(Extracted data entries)
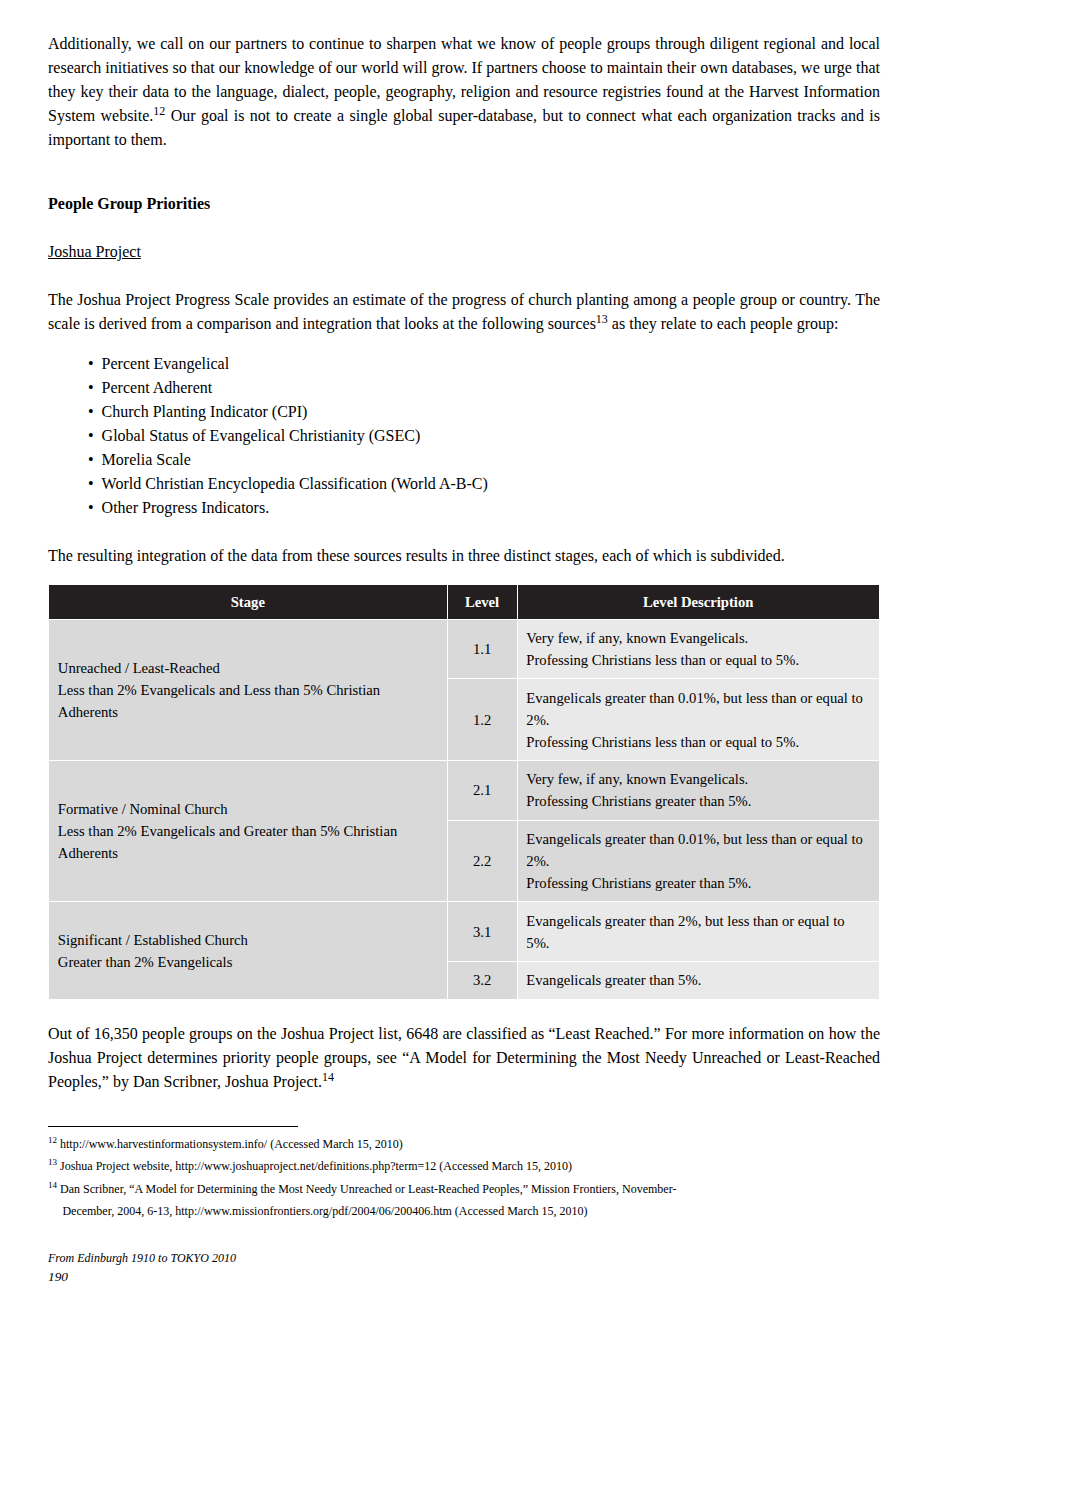Additionally, we call on our partners to continue to sharpen what we know of people groups through diligent regional and local research initiatives so that our knowledge of our world will grow. If partners choose to maintain their own databases, we urge that they key their data to the language, dialect, people, geography, religion and resource registries found at the Harvest Information System website.12 Our goal is not to create a single global super-database, but to connect what each organization tracks and is important to them.
People Group Priorities
Joshua Project
The Joshua Project Progress Scale provides an estimate of the progress of church planting among a people group or country. The scale is derived from a comparison and integration that looks at the following sources13 as they relate to each people group:
Percent Evangelical
Percent Adherent
Church Planting Indicator (CPI)
Global Status of Evangelical Christianity (GSEC)
Morelia Scale
World Christian Encyclopedia Classification (World A-B-C)
Other Progress Indicators.
The resulting integration of the data from these sources results in three distinct stages, each of which is subdivided.
| Stage | Level | Level Description |
| --- | --- | --- |
| Unreached / Least-Reached Less than 2% Evangelicals and Less than 5% Christian Adherents | 1.1 | Very few, if any, known Evangelicals. Professing Christians less than or equal to 5%. |
| 1.2 | Evangelicals greater than 0.01%, but less than or equal to 2%. Professing Christians less than or equal to 5%. |
| Formative / Nominal Church Less than 2% Evangelicals and Greater than 5% Christian Adherents | 2.1 | Very few, if any, known Evangelicals. Professing Christians greater than 5%. |
| 2.2 | Evangelicals greater than 0.01%, but less than or equal to 2%. Professing Christians greater than 5%. |
| Significant / Established Church Greater than 2% Evangelicals | 3.1 | Evangelicals greater than 2%, but less than or equal to 5%. |
| 3.2 | Evangelicals greater than 5%. |
Out of 16,350 people groups on the Joshua Project list, 6648 are classified as “Least Reached.” For more information on how the Joshua Project determines priority people groups, see “A Model for Determining the Most Needy Unreached or Least-Reached Peoples,” by Dan Scribner, Joshua Project.14
12 http://www.harvestinformationsystem.info/ (Accessed March 15, 2010)
13 Joshua Project website, http://www.joshuaproject.net/definitions.php?term=12 (Accessed March 15, 2010)
14 Dan Scribner, “A Model for Determining the Most Needy Unreached or Least-Reached Peoples,” Mission Frontiers, November-
December, 2004, 6-13, http://www.missionfrontiers.org/pdf/2004/06/200406.htm (Accessed March 15, 2010)
From Edinburgh 1910 to TOKYO 2010
190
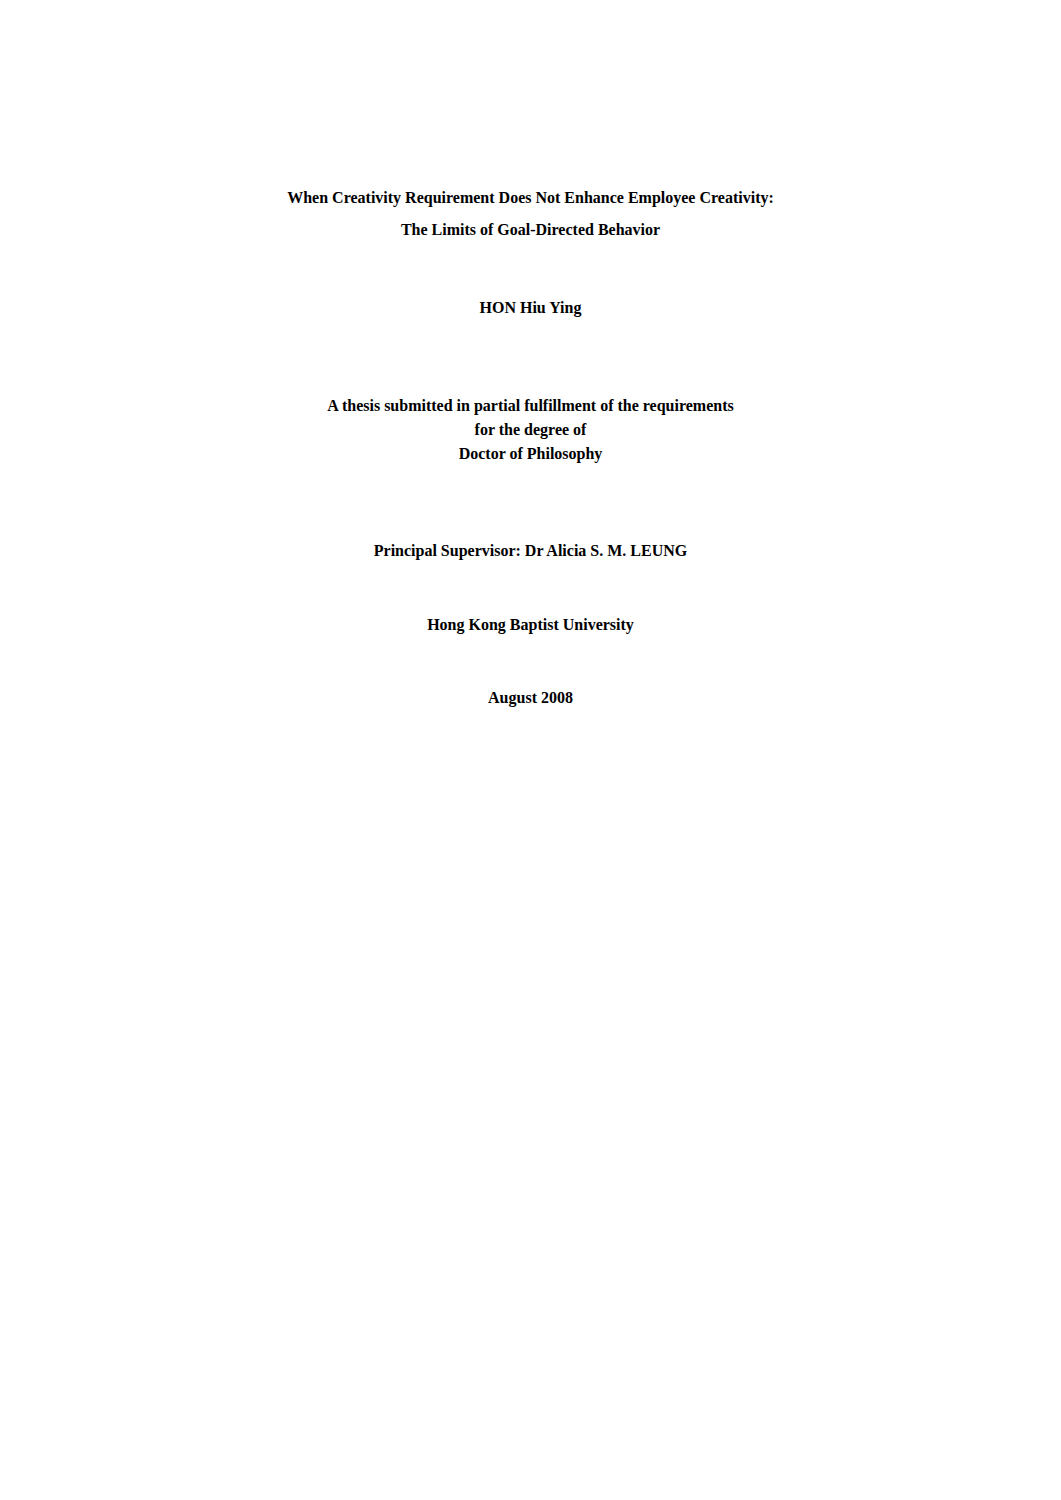When Creativity Requirement Does Not Enhance Employee Creativity:
The Limits of Goal-Directed Behavior
HON Hiu Ying
A thesis submitted in partial fulfillment of the requirements
for the degree of
Doctor of Philosophy
Principal Supervisor: Dr Alicia S. M. LEUNG
Hong Kong Baptist University
August 2008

• **Exercise prompt**: Where a line of the entries contains "Adherents", report that line.

• **Answer box**:
| Unreached / Least-Reached Less than 2% Evangelicals and Less than 5% Christian Adherents | 1.1 | Very few, if any, known Evangelicals. Professing Christians less than or equal to 5%. |
| Formative / Nominal Church Less than 2% Evangelicals and Greater than 5% Christian Adherents | 2.1 | Very few, if any, known Evangelicals. Professing Christians greater than 5%. |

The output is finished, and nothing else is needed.